A Slice of the Pie

How can we tackle increasing income inequality, asks Charles Daniel Nolan

Populism was certainly a buzzword of 2017, and beyond the dystopian hysteria it has been driven by unsettling global trends – front and centre of which has been the rise of income inequality globally. The inaugural World Inequality Report, released before Christmas, highlighted that global income inequality has been rising across the world since the 1980s. At times, it can be difficult to contextualise income inequality both nationally and internationally, but a simple methodology known as the ‘Veil of Ignorance’ can help provide an effective perspective. Essentially the method asks an implicit question: if you were to be born today to randomly selected parents, would you happily play the game, or would you look for concessions?

Taking the US and Western Europe as examples, the report highlights the divergence in inequality levels between both jurisdictions.

“While the top 1% income share was close to 10% in both regions in 1980, it rose only slightly to 12% in 2016 in Western Europe while it shot up to 20% in the United States. Meanwhile, in the United States, the bottom 50% income share decreased from more than 20% in 1980 to 13% in 2016”.

The report identifies the combination of massive educational inequalities and an increasingly regressive tax scheme in the US as being major culprits in the rise of income inequality.

A natural progression, having identified that income inequality is in fact rising, would be to question if the rise is simply the peak of a cycle or if there has been a fundamental shift in wealth distribution globally? To answer this, I’d like to discuss the two factors identified by the report as having heavily contributed to the acceleration of income inequality; government policies and educational inequality.

Government policies are naturally subject to change and can therefore be used to mitigate or, conversely, grow income inequality.

As discussed, tax regimes are an obvious lever which can be harnessed to improve equality levels, although some would argue that the rise of ‘tax havens’ has somewhat curtailed this approach.

Similarly, governments recent employment of tools to help alleviate the recession spawning from the 2008 financial crisis could potentially have had an equal, if not greater impact on income equality globally. Central banks (governments) have stepped into the uncharted waters of ‘Quantitative Easing’, essentially printing money to buy assets all around the world with the aim of improving economic conditions. This has made assets around the world like pension portfolios and houses more valuable, all of which are inevitably owned by wealthier individuals. Wealthier individuals are also less inclined to spend and instead save their increased wealth resulting in less income being distributed to those at the other end of the income spectrum.

The importance of educational equality will become increasingly prominent due to rapid changes in how countries provide goods and services.
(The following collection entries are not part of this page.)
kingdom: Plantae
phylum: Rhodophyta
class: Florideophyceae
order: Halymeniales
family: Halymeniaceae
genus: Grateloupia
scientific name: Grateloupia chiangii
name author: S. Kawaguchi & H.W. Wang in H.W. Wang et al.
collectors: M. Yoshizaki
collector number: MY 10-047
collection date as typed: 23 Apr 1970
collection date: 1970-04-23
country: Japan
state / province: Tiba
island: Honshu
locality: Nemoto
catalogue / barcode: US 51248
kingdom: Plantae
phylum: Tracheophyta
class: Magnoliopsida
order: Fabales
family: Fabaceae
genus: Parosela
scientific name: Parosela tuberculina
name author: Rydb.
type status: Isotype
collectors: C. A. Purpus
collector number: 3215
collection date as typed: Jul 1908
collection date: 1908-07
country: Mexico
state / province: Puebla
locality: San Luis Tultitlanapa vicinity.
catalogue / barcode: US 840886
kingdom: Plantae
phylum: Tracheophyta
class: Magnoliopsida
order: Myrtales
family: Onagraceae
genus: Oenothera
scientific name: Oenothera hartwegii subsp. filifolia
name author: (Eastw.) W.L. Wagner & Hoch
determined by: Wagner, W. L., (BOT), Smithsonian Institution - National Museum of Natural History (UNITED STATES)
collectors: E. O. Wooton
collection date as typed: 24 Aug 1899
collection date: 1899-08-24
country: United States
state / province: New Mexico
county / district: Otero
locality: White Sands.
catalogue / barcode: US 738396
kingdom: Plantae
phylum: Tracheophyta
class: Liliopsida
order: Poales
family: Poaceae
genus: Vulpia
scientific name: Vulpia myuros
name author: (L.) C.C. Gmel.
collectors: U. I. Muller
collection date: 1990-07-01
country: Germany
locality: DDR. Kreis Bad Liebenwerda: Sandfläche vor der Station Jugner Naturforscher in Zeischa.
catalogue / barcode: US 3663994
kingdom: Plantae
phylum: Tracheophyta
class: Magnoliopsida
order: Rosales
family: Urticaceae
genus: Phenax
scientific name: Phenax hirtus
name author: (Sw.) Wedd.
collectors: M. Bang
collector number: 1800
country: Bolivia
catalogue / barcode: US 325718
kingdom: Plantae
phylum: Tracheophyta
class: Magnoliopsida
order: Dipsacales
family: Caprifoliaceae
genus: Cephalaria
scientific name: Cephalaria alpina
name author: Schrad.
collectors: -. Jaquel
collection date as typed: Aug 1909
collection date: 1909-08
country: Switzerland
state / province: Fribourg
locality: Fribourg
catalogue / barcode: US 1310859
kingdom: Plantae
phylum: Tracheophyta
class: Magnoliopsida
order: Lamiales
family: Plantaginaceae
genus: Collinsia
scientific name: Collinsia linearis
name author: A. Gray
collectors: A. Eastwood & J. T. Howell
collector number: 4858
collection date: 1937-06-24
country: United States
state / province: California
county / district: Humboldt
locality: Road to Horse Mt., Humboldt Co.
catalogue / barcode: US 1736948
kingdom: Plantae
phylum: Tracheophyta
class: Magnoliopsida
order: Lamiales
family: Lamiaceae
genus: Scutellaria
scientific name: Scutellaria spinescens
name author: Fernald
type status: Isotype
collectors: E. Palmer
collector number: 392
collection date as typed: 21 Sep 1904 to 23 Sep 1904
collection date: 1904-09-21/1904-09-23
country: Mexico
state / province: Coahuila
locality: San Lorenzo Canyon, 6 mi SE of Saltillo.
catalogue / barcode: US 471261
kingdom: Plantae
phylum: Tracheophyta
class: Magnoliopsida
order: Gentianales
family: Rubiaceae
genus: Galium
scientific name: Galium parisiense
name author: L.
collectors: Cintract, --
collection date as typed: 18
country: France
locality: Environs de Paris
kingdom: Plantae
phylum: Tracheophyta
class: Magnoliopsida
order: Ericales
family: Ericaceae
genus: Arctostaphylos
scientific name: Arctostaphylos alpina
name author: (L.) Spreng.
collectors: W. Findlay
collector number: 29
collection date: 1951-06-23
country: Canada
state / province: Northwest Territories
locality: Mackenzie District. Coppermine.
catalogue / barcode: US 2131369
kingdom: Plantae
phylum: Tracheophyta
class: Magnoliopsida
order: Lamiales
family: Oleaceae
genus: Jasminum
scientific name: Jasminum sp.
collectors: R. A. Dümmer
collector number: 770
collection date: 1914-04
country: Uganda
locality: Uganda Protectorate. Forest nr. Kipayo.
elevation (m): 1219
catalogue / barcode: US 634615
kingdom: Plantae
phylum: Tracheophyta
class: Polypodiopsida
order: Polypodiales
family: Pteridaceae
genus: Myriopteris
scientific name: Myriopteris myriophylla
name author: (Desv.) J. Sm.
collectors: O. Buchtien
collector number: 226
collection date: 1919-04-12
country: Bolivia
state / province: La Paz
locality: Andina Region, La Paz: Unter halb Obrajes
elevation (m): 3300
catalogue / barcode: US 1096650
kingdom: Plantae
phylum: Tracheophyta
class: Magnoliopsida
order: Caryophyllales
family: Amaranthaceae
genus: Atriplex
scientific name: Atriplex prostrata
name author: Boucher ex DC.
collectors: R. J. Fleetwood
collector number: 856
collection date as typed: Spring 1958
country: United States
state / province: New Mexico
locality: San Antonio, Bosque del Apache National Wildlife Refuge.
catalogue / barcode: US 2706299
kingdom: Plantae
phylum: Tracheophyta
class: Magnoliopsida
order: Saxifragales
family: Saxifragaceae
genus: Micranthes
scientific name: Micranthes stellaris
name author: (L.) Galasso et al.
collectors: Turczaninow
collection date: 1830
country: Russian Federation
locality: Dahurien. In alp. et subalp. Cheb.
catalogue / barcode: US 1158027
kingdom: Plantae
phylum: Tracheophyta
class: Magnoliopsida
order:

Technological advancements have had a profound impact on income equality levels globally. One of many economic theories which have been unceremoniously kicked to the scrapyard of history was the concept that labour share is constant throughout time. If a country’s total income were a pie, labour  (workers) and capital (machines) would always get the same slice of said pie. However, in developed countries this has proven not to be the case with capital getting an ever-larger slice of the pie. Technological advancements such as cloud computing, machines, software developments etc are often cited as having caused this shift and with wealthier individuals inherently owning the capital, those at the wrong end of the income inequality spectrum are receiving less and less of the pie.

The key differentiation between both trends is that where government policies are subject to constant change, I would argue that technological advancements will only accelerate in one direction for the foreseeable future. So perhaps the most important question of all, assuming you believe severe income inequality is in fact unjust and unsustainable, is how can we as collective reverse and even improve income equality levels globally? I would argue that, as discussed by the World Inequality Report, educational equality should be a paramount focus especially considering the shifts in the income pie caused by technological advancements.

Taking Ireland specifically, much has been done to improve educational equality, from government initiatives such as the introduction of free third level fees, to voluntary groups such as CoderDojo providing free opportunities for young people to develop programming skills and most recently the Irish government is in the process of eradicating the ‘Baptism Barrier’ so that children have equal opportunity to education regardless of their religious beliefs. Yes, so much has been done, but there is still so much work to do. The Irish Times 2017 ‘Feeder School Survey’ is a stark reminder of this, highlighting how

“fee-paying schools account for 10 of the top 20 schools sending the most students to college and pupils in schools in the most affluent areas of Dublin are up to five times more likely to go to third-level than those in the poorest areas.”

Trusting democratic governments will set optimal policies in the long run, the requirement to improve educational equality will become central in creating more equal future societies. Educational equality will become the foundation for creating equal opportunity for 2018 and beyond.

“Until we get equality in education we won’t have an equal society” – Sonia Sotomayor, Associate Justice of the Supreme Court of the United States.